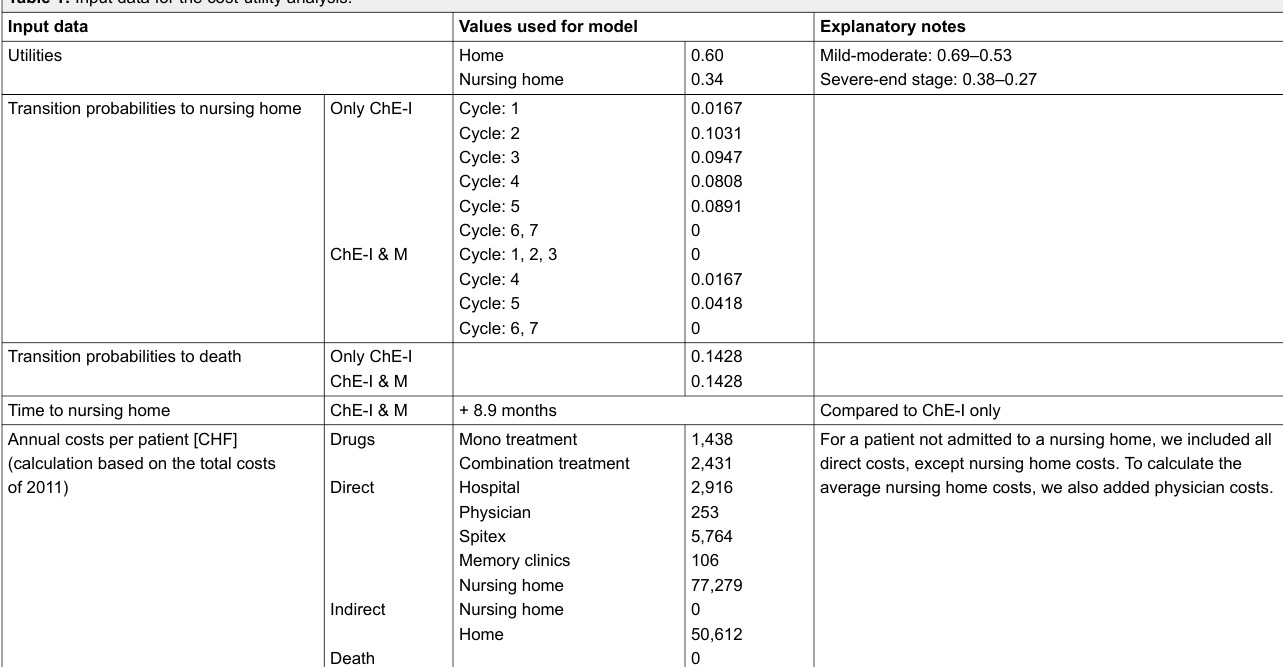
Table 1: Input data for the cost-utility analysis. Input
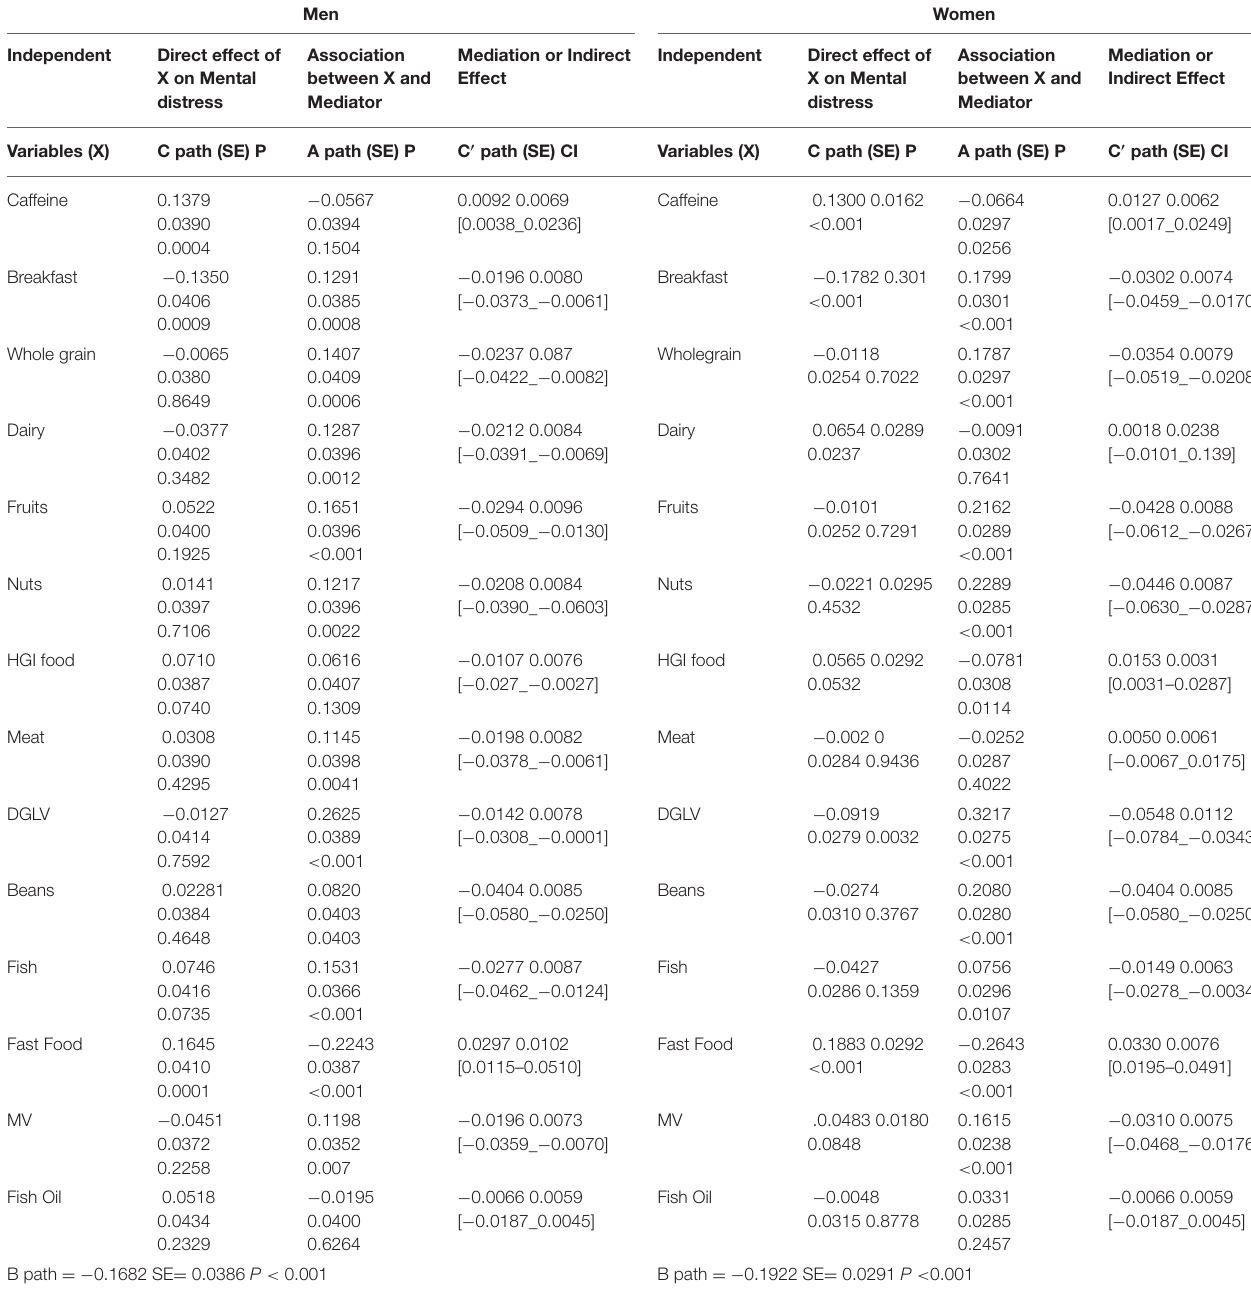
TABLE 4 | Mediation regression analysis results based on gender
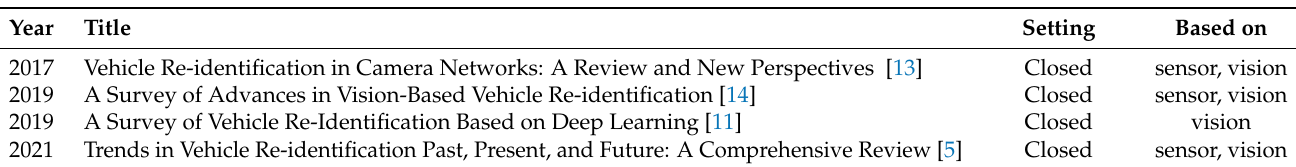
Table 1. Surveys on vehicle re-identification.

=== EXERCISE OBJECTIVE ===
Output all lines above precisely. Pictures are to be left out.

=== TASK ANSWER ===
Table 1: Input data for the cost-utility analysis. Input
TABLE 4 | Mediation regression analysis results based on gender
Table 1. Surveys on vehicle re-identification.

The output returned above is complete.